The Real-World Endeavor Resolute versus XIENCE V Drug-Eluting SteNt Study in TwentE

Main study parameter/endpoint:

• Target vessel failure (TVF) at 12 months (according to ARC definitions)



Components of the primary endpoint in hierarchical order:

o Target vessel related death or cardiac death that cannot be clearly attributed to a vessel other than the target vessel. All deaths are considered cardiac, unless an unequivocal noncardiac cause can be established.

o Target vessel related MI (n,%), that is Q-wave or non-Q-wave myocardial infarction that can be related to the target vessel or cannot be related to another vessel.

o Clinically driven repeated target vessel revascularization by means of CABG or PCI (n,%)

• Clinical endpoints at one and three month and 1 and 2 year follow-up (with the exception of TVF at 1 year which is the primary endpoint, as described above):

o Death:

 Cardiac

 Vascular

 Other causes

 All-cause mortality

o Any myocardial infarction:

 Q-wave

 Non Q-wave

o Any revascularisation by means of PCI or Coronary Artery Bypass Grafting (CABG).

o Target vessel related death

o Target vessel related myocardial infarction (MI) (n,%):

 Q-wave myocardial infarction

 Non Q-wave myocardial infarction

o Clinically indicated repeated target vessel revascularization (TVR):

• CABG

• PCI

o Clinically indicated repeated target lesion revascularization (TLR):

• CABG

• PCI

oNew onset of angina pectoris:

 Related to the target vessel.

 Related to another vessel.

 Unspecified.

oStent thrombosis (Definite, Probable, and Possible; ARC definition):

 Early

 Subacute

 Late

 Very late

• Composite endpoint at one and three month and 1 and 2 year follow-up (except TVF at one year follow-up which is already the primary endpoint):

o Target vessel failure (TVF) as defined above.

o Major Adverse Cardiac Events (MACE), patient oriented ( hierarchical order):

 All cause mortality.

 Any MI (including nontarget vessel territory)

 Any repeat revascularization (target and nontarget vessels) by means of CABG or PCI

o MACE, device/lesion oriented ( hierarchical order):

 Cardiac death

 MI not clearly attributable to a nontarget vessel

 Target lesion revascularization (TLR)

• Angiographic endpoints in entire population at final angiographic assessment :

o At final angiographic assessment the stented segment will be subdivided into 3 equally sized subsegments in which the individual minimum lumen diameter (MLD), reference diameter, percent diameter stenosis (% DS), mean lumen diameter will be determined. The ratio of the MLD to the predicted maximum balloon diameter, as determined from balloon charts provided by the manufacturer, will be calculated as a measure of radial force and potential immediate recoil of the stent.
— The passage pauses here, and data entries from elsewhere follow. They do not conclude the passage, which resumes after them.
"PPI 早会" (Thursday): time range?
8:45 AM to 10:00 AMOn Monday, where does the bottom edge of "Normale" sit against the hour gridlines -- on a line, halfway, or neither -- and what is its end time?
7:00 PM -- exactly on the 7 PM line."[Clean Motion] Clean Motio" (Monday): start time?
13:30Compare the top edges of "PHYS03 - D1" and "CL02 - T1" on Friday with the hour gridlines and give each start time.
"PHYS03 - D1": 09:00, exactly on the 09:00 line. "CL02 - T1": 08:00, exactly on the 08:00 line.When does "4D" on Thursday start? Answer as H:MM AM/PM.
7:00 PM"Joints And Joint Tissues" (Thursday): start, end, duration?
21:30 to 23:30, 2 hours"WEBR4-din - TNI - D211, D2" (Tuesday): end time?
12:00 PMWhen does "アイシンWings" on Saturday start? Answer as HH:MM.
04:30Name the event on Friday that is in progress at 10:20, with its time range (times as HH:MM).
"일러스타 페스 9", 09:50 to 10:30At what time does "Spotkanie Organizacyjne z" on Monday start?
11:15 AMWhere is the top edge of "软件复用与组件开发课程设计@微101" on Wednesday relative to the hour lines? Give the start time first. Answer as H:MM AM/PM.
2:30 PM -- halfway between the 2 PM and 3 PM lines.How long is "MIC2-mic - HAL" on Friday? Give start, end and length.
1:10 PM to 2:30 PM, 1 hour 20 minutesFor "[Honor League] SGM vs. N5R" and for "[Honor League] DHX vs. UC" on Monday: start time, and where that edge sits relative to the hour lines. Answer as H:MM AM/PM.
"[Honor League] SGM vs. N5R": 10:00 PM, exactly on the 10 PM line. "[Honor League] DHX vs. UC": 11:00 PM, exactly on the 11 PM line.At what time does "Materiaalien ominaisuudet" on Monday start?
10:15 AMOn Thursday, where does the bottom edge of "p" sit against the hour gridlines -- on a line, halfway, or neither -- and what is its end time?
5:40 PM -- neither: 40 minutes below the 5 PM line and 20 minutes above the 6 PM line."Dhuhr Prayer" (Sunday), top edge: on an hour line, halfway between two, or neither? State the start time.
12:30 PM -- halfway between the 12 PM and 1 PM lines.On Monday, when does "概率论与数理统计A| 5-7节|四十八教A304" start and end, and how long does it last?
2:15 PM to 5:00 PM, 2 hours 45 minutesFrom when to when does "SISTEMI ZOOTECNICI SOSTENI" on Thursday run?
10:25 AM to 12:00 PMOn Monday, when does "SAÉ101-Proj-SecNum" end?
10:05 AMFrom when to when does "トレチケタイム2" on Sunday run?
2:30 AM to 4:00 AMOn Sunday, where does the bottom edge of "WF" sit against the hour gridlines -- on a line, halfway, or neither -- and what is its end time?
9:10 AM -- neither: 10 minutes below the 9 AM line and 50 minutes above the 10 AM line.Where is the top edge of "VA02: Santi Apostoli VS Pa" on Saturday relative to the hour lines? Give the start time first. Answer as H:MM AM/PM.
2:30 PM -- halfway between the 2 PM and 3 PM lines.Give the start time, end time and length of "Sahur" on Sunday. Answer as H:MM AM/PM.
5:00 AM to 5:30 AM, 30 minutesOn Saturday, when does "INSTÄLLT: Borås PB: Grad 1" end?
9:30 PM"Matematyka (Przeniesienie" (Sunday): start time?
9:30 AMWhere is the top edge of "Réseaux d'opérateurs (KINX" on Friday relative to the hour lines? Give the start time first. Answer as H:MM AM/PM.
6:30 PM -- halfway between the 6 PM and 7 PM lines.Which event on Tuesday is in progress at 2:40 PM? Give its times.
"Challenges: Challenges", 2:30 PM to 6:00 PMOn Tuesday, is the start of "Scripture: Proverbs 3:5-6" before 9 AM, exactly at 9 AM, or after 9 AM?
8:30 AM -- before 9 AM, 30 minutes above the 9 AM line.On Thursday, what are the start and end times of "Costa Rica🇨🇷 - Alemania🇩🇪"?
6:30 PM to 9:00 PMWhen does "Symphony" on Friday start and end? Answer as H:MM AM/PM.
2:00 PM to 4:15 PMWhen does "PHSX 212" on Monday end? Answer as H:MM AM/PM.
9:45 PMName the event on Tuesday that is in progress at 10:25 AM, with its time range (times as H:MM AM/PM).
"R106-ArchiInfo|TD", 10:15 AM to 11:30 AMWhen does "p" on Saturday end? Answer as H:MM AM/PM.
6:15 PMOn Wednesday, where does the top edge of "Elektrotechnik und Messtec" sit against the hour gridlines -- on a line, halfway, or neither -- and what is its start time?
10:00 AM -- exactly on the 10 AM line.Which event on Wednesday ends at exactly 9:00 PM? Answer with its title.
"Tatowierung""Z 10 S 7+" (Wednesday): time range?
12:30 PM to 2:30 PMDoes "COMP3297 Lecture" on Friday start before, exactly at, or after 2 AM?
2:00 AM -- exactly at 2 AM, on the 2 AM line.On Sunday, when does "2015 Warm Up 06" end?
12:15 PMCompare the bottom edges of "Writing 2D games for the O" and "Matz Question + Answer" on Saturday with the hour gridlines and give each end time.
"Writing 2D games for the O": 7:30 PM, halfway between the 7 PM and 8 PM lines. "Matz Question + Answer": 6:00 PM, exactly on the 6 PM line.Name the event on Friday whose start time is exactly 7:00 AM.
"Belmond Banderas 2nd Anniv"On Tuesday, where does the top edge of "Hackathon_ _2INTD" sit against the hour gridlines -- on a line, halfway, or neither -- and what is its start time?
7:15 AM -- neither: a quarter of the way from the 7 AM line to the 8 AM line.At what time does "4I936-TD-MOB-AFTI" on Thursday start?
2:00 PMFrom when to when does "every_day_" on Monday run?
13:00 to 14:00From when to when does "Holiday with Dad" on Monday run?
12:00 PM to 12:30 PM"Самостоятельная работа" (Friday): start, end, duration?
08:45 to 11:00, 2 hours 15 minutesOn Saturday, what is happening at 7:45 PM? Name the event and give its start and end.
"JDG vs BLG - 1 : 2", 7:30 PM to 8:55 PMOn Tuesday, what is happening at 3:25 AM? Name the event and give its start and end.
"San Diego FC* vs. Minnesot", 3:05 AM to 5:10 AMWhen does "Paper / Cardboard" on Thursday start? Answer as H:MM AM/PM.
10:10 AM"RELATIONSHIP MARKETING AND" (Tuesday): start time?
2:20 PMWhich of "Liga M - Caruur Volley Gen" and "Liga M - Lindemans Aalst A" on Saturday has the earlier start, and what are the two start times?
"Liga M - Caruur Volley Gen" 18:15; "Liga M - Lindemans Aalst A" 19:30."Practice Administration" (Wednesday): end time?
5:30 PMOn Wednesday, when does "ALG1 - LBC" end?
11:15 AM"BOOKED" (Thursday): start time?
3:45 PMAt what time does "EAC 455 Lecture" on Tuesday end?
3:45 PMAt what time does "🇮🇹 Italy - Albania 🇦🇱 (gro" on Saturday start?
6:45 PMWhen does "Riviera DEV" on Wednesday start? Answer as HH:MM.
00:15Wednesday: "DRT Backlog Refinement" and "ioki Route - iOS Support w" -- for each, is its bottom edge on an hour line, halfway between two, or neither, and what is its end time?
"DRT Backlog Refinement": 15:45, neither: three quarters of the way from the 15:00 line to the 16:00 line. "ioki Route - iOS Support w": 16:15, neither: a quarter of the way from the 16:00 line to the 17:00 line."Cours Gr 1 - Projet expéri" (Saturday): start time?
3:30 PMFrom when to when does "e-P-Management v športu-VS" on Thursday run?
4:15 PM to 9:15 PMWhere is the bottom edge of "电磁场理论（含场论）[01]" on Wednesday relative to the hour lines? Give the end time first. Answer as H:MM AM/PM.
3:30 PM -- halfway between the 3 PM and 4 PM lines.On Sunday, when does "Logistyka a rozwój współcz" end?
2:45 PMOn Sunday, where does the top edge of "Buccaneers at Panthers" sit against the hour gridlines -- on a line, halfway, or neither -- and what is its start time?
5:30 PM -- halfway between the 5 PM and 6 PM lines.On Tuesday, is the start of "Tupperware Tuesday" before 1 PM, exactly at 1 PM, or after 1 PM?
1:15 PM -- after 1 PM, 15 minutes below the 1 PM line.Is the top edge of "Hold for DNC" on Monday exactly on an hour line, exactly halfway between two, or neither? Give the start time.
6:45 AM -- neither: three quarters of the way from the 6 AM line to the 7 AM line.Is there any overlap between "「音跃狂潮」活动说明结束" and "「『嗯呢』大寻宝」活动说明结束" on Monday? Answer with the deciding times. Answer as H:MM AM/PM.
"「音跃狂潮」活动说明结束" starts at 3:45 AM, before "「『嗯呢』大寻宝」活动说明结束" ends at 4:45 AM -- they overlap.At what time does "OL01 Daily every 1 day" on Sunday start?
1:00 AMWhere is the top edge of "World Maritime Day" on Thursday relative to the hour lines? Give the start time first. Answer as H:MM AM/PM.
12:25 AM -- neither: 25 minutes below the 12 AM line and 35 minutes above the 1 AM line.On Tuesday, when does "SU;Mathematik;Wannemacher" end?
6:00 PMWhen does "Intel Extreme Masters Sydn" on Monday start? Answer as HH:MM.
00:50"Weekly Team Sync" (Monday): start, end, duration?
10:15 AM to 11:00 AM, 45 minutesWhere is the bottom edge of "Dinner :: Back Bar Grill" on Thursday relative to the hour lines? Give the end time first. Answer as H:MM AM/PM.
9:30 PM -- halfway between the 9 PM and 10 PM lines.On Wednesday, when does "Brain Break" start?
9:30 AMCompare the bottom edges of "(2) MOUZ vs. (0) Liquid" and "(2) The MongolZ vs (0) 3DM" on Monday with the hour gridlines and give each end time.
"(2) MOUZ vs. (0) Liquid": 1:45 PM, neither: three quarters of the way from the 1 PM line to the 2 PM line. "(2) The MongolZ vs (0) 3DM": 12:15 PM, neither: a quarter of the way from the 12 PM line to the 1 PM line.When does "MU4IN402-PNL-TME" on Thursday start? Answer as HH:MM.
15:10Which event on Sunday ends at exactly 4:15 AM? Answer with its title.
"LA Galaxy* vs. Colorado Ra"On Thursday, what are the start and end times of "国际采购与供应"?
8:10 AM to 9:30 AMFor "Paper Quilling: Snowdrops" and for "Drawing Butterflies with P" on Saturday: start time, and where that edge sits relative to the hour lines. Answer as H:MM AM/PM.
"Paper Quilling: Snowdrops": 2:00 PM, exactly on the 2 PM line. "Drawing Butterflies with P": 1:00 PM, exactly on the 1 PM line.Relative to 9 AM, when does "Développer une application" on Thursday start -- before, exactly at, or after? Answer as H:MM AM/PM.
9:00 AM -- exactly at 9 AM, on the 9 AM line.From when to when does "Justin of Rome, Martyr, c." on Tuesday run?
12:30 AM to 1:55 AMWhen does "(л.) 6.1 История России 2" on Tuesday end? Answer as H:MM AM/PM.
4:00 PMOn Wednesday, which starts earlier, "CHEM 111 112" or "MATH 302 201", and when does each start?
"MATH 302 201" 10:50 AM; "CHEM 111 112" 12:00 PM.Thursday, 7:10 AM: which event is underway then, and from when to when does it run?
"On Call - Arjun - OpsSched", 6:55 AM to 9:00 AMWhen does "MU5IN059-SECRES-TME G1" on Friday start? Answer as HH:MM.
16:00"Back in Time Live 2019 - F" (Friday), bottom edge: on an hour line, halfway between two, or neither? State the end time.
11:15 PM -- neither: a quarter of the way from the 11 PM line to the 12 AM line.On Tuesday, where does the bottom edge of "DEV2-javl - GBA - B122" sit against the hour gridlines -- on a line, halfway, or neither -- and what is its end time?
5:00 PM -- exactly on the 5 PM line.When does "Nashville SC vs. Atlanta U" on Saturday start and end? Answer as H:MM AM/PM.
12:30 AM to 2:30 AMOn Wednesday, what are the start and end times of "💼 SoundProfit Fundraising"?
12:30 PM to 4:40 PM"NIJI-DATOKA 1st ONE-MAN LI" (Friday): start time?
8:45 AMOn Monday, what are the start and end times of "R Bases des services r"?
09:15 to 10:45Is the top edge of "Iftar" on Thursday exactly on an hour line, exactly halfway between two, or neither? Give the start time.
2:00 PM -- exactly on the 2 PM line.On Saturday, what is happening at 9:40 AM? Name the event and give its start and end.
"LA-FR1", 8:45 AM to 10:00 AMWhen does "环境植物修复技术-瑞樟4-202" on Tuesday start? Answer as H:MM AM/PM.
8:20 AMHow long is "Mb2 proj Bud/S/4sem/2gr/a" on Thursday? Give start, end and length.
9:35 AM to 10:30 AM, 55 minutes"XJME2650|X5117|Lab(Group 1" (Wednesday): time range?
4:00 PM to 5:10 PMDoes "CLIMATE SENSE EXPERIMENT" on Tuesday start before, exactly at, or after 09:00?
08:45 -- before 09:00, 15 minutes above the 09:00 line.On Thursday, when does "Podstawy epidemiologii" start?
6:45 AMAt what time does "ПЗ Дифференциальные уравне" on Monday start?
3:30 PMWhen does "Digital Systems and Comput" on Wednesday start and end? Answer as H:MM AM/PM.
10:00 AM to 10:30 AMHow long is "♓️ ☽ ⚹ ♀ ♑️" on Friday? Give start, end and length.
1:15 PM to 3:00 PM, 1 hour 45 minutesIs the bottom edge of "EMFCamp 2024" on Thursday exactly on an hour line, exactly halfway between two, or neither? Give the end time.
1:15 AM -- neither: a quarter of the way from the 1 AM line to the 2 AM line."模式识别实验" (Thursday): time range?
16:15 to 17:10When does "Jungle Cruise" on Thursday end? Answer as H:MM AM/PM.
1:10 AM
Angiographic endpoints will be assessed in the routine runes recorded during index PCI. The analysis requires no additional angiography runs.

• A substudy will include the following angiographic endpoints in subpopulation of patients referred for angiographic re-evaluation and in subpopulation of these patients who will require re-intervention e.g. clinically indicated angiographic re-evaluation:

o Intra-stent Late Lumen Loss (LLL) measured by QCA and defined as the difference between post-procedure minimal lumen diameter (MLD) and the subsequent angiography. (segment analysis)

o MLD, reference diameter, and %DS ( percent diameter stenosis; segment analysis)

o Angiographic evidence of stent thrombosis as outlined in table 7 of the appendix

• In subgroup of patients with clinically indicated Intravascular ultrasound (IVUS) the following endpoints will be assessed:

o In a subgroup of the patients with clinically indicated IVUS guidance of PCI, both conventional greyscale IVUS and virtual histology IVUS data sets will be analyzed from the IVUS runs that may be acquired before PCI, after the stent implantation, and finally at the end of the PCI procedure. These analyses will include measurements of minimal lumen cross-sectional area (CSA) and diameter, mean lumen CSA, adequacy of stent expansion, stent symmetry, adequacy of stent apposition, plaque prolapse, and stent-reference lumen area ratio [17].

o In the subgroup of patients with re-PCI for restenosis, the use of IVUS should be considered [18,19], which can help to adequately treat patients. In patients with stent thrombosis, the use of IVUS is strongly recommended, as it may be of critical importance in order to identify the mechanism of stent thrombosis and avoid recurrence of this adverse event. IVUS measurements will include the same as described above in the context of the index procedure with the addition of: measurement of mean neointima, lumen, and stent CSA and volume; in-stent percent volume obstruction; minimum and maximum neointima, lumen, and stent CSA, and minimum and maximum in-stent CSA obstruction; neointima, lumen and stent CSA at the site of the minimum in-stent lumen CSA; and the presence and the extent of late stent malapposition.